▸ **Stated exercise**
Render the lines of the material from the line with "order: Charadriiformes" to the line with "genus: Phlox", both included, as a Markdown table with the columns Nr and Line. Number the rows and leave out blank lines.

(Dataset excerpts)
========================================================================

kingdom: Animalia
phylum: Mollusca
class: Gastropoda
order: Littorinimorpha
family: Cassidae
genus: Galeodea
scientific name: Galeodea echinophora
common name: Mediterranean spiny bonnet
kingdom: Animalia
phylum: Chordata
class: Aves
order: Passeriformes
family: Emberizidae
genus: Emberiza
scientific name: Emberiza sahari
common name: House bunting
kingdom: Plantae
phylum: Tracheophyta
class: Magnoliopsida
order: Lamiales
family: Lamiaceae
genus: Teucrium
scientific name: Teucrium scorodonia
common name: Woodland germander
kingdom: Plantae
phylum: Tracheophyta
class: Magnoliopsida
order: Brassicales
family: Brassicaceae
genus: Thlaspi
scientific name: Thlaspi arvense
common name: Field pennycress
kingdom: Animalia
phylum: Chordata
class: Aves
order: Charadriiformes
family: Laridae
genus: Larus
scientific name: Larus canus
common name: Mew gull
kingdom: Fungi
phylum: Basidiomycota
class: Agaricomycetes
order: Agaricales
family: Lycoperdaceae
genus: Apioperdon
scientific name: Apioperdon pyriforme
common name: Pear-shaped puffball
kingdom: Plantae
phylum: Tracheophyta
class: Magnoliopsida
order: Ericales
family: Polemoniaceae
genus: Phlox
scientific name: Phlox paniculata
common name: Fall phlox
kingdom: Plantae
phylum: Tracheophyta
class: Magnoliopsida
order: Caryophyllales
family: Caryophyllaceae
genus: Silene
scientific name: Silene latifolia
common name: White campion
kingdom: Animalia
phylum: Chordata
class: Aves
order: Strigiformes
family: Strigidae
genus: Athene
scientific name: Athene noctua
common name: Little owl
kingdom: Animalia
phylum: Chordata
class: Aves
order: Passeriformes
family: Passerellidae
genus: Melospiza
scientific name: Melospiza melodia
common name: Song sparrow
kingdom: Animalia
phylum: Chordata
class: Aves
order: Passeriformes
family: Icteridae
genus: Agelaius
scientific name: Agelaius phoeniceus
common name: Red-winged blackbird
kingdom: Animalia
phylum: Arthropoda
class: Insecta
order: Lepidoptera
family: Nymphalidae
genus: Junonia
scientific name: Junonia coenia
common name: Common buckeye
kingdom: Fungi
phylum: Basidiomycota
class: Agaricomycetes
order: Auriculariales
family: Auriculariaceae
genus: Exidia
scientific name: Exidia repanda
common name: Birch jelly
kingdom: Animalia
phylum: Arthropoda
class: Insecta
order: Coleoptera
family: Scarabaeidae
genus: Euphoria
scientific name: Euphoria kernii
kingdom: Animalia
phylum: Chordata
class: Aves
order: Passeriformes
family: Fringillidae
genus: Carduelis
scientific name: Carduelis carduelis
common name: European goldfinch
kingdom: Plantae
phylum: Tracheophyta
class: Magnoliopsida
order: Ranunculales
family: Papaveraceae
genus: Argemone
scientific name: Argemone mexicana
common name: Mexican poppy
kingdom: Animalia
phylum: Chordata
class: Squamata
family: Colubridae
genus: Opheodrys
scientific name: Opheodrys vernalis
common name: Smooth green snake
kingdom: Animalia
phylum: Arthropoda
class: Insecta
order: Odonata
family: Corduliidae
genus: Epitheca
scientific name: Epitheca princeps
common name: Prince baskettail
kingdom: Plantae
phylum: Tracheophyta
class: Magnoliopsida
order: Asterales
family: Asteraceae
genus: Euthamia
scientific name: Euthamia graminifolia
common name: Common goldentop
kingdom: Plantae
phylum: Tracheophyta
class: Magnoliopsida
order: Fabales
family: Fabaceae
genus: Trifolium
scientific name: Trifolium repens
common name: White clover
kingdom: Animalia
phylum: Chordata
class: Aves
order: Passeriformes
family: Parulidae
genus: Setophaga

========================================================================

▸ **Correct response**
| Nr | Line |
|---|---|
| 1 | order: Charadriiformes |
| 2 | family: Laridae |
| 3 | genus: Larus |
| 4 | scientific name: Larus canus |
| 5 | common name: Mew gull |
| 6 | kingdom: Fungi |
| 7 | phylum: Basidiomycota |
| 8 | class: Agaricomycetes |
| 9 | order: Agaricales |
| 10 | family: Lycoperdaceae |
| 11 | genus: Apioperdon |
| 12 | scientific name: Apioperdon pyriforme |
| 13 | common name: Pear-shaped puffball |
| 14 | kingdom: Plantae |
| 15 | phylum: Tracheophyta |
| 16 | class: Magnoliopsida |
| 17 | order: Ericales |
| 18 | family: Polemoniaceae |
| 19 | genus: Phlox |